The powerful and persuasive playing of Cecile Licad would have gone a lot further if she had found some true pianissimos her interpretations of Beethoven’s “Moonlight” Sonata and Liszt’s Piano Sonata in B Minor last Friday (November 17) at Lincoln Recital Hall. Because Licad kept the volume between mezzo forte and double forte, the sonic effect was a bit overwhelming for the relatively small space. Fortunately, she recalibrated the dynamics after intermission and returned to the stage to deliver a totally brilliant performance of Ravel’s “Gaspard de la nuit.”
Licad’s appearance was part of the PSU Steinway Piano Series, which has brought some of the world’s best pianists to Portland for a weekend of recitals and master classes. Licad, a native of the Philippines, demonstrated incisive and committed artistry for all three pieces on her program. Her interpretation of the Liszt gave special prominence to the bass line, which vied wonderfully against the fantastic flights of fancy that the composer gave to the treble line.

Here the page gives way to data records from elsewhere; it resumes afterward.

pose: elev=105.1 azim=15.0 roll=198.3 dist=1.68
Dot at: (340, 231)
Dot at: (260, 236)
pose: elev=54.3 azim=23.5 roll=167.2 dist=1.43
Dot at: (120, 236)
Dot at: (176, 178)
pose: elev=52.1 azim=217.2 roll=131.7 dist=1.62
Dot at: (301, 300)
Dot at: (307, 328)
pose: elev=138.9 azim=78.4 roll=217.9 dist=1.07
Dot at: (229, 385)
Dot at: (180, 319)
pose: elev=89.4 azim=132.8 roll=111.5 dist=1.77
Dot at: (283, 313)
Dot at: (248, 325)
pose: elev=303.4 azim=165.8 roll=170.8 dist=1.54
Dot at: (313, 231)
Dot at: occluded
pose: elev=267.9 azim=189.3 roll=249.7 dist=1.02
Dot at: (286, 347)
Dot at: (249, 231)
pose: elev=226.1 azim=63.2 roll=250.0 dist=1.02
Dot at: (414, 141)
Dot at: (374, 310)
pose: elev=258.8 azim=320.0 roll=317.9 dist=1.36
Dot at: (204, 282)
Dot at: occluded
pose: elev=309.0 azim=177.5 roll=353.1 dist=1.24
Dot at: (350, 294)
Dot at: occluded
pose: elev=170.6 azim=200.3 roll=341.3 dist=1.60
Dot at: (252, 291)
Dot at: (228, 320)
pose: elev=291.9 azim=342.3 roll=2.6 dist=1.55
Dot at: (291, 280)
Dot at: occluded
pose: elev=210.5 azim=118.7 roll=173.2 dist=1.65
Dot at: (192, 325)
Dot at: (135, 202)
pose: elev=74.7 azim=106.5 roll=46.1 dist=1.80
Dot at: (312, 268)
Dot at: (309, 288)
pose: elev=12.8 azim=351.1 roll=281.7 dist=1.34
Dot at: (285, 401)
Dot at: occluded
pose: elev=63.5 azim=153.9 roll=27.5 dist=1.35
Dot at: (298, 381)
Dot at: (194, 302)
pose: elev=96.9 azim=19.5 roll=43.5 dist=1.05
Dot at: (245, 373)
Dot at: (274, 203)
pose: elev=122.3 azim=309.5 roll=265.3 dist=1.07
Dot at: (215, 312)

But in the Ravel, Licad was able to lift all of the unusual sonic effects into another realm. The sudden shifts of sound in “Ondine” were absolutely enchanting. The unrelenting bell tone in “Le Gibet’ acquired a haunting and mysterious luster. The tempestuous and scattershot nature of “Scarbo” gave a dizzying presence that swept up the audience. Licad graciously embraced the cheers and applause with two encores. The first was a cheerful rendition of Gottschalk’s “Souvenirs d’Andalouse,” and the second a waltz by Chopin.